灾民涌进城,街头密密麻麻。可惊的是,瘟疫更加凶猛。人挨人,病挤病,挤出一条生死线。有的晚上就有人倒在街上,第二天没人会再看见。饥饿和病连着来,谁能全身而退?没人敢说。

政府救不救呢?谁算准了。刘郁芬当时说是省主席,却只顾着跟别人抢地盘,对灾情报告一直拖拉。大家期待的“赈灾款”迟迟不见,有也被中间人拿走大半。南京明面上批了八十万银元,转来转去,能落到灾民手里的,少得可怜。

其实,救人还得靠民间。像邓隆这样有点身份有点心肠的,拉着自己的钱粮来救灾。他不是唯一一个,但也不多。大部分当权者都把手里的事当买卖,灾民于他们只是账本上的数字。有没有被贪?当然,这么多钱落到各级官员手里,能不见水花吗?说没被挪用,谁信啊!

这场灾难里,不是没有人心存善意。街头有“剥下树皮和草煮,又充饭菜又充汤。”这话张恨水看见过,写成诗。左公柳也被剥光了皮树,谁叫那样的年景树皮能填肚,遍地都在抢。

那些年,这样的景象并不少,军阀忙打仗,灾民成了最末梢的“数字”。兰州老人后来常说:“连左宗棠种的树都动手了,还不绝望?”要说人能扛到什么程度,不动刀不动枪却能把街区熬空。但也不全是绝望,有些地方搭起义仓,善人修桥修路,都想着熬过去。

夜晚的市镇透着古怪安静。早些年夜里出去还能听见孩子哭,可到了民国十八年,连这种声响也没有了。大门紧闭,大街空荡,胆子小的不敢走夜路。谁若死在街头,有时候一两天没人管,最后只得推到黄河或者集体坑里。

灾难带来的不是短期疼痛,而是绵绵无尽的怕饿心理。之后几十年,很多甘肃人互相见了头一句就是问饭。别处见成习俗,到了21世纪才慢慢淡了。

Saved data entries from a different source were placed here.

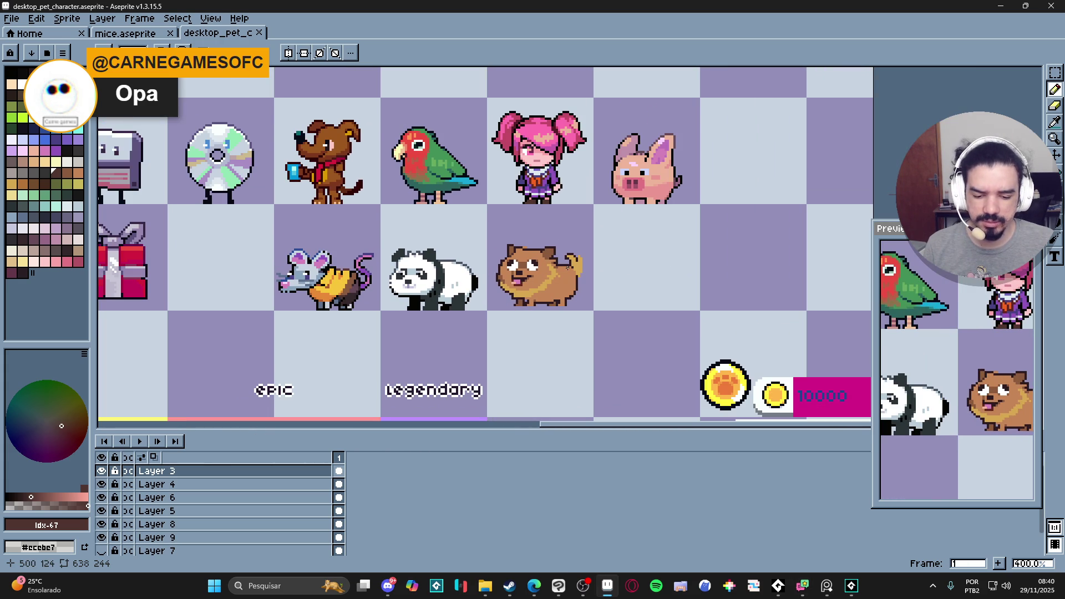
{"action": "scroll", "coordinate": [580, 262], "scroll_direction": "up", "scroll_amount": 5}
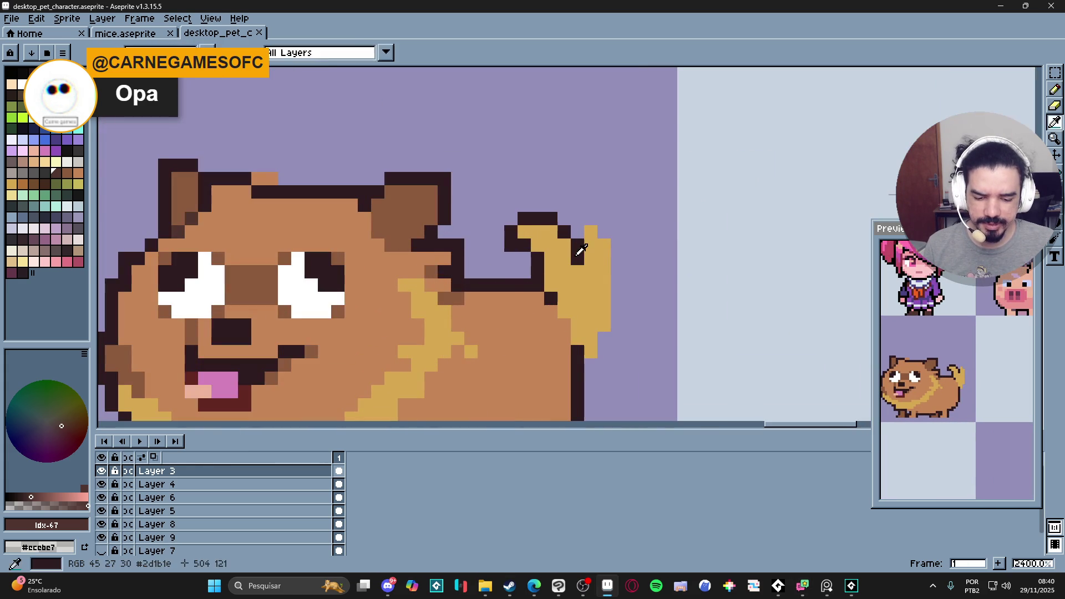
{"action": "left_click", "coordinate": [563, 231], "text": "alt"}
{"action": "left_click", "coordinate": [575, 227]}
{"action": "mouse_move", "coordinate": [575, 226]}
{"action": "left_mouse_down"}
{"action": "mouse_move", "coordinate": [591, 218]}
{"action": "mouse_move", "coordinate": [605, 232]}
{"action": "mouse_move", "coordinate": [617, 317]}
{"action": "left_mouse_up"}
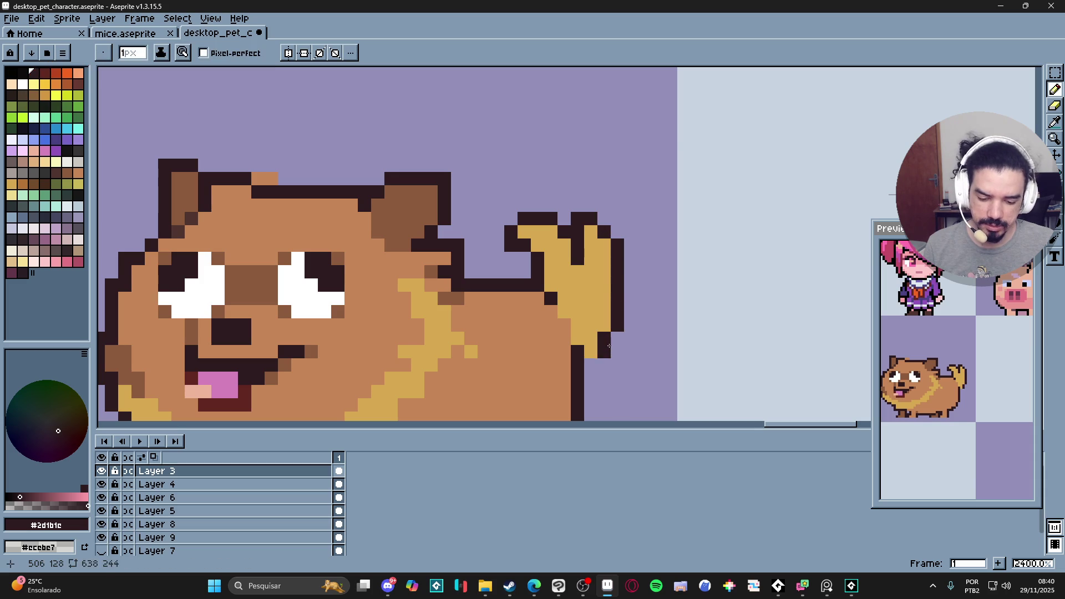
{"action": "scroll", "coordinate": [609, 334], "scroll_direction": "down", "scroll_amount": 5}
{"action": "scroll", "coordinate": [612, 327], "scroll_direction": "up", "scroll_amount": 3}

这个细节,强力证明那场灾祸烙印之深。

当然,也不是每个人都觉得政府全没作为。有人说,国民党后来还是注意到甘肃灾情,1929年报上去的人口,到1932年统计差不多三百万人死了。奇怪的事在于,那年大饥饿到底死了多少?数字,今天还有争议。史料说得天花乱坠,但还是有人怀疑被夸大。要说到底,很多人根本没登记,谁又能全数?

按理说,刘郁芬最该背锅。可有人替他说话,觉得他也是身不由己,上头压命令,他又管不过来,地方割据大家都撂挑子。可你要问灾民——谁不恨这些当官的?当年兰州拉尸车进进出出,没人不受惊。其实,换作谁也不见得做得更好?

结果,灾难的责任难道就这样划过去?有人说换了别的官,情况不一定好一点。谱系里写着:甘肃民生几十年都在捱灾,多是天灾加人祸。不过嘛,有的说法也别太当真,毕竟群众有时候更容易记恨自己看得见的那张脸。

1930年以后,甘肃情况才慢慢好些。各种赈济渐渐来,外援捐款偶尔到位。可否真有用?有人觉得那些钱早就在中转里耗光了,灾民没有多少盼头,不过活下来的终究熬出头。有人数过,从清末到那年,每隔没几年就要靠天吃饭的生死循环。

历史合上本子,数据和人情味,永远没法两全。有人记得饥民死绝,有人只记粮价疯涨;更多人只想说“那天太远,也离自己太远”。而有些细节,现在也没人愿再重复。

到底,民国十八年甘肃到底饿死了多少人?每一串数字后头是一家人的结局。有人家全死光,有人家逃了出来;总有一些活下来的,再讲起那年,总还是心口不舒服。这种故事,听过太多,讲再多都嫌太烫手。活着的人逐渐多起来,饥荒和干旱逐渐成了旧事,但问饭的习惯,至少坚持了七八十年。

有人成了事件里的小人物,有人成了权限的执掌者,有人始终在田间走不出来。甘肃的土地里究竟藏了多少这样的碎骨,无人细数清楚。后来史书字句再硬,也盖不过剩下的家园冷风。也许,尘埃落定,结局就在晚饭一碗陈面里。

现实里,饥饿与记忆,从未真正消散。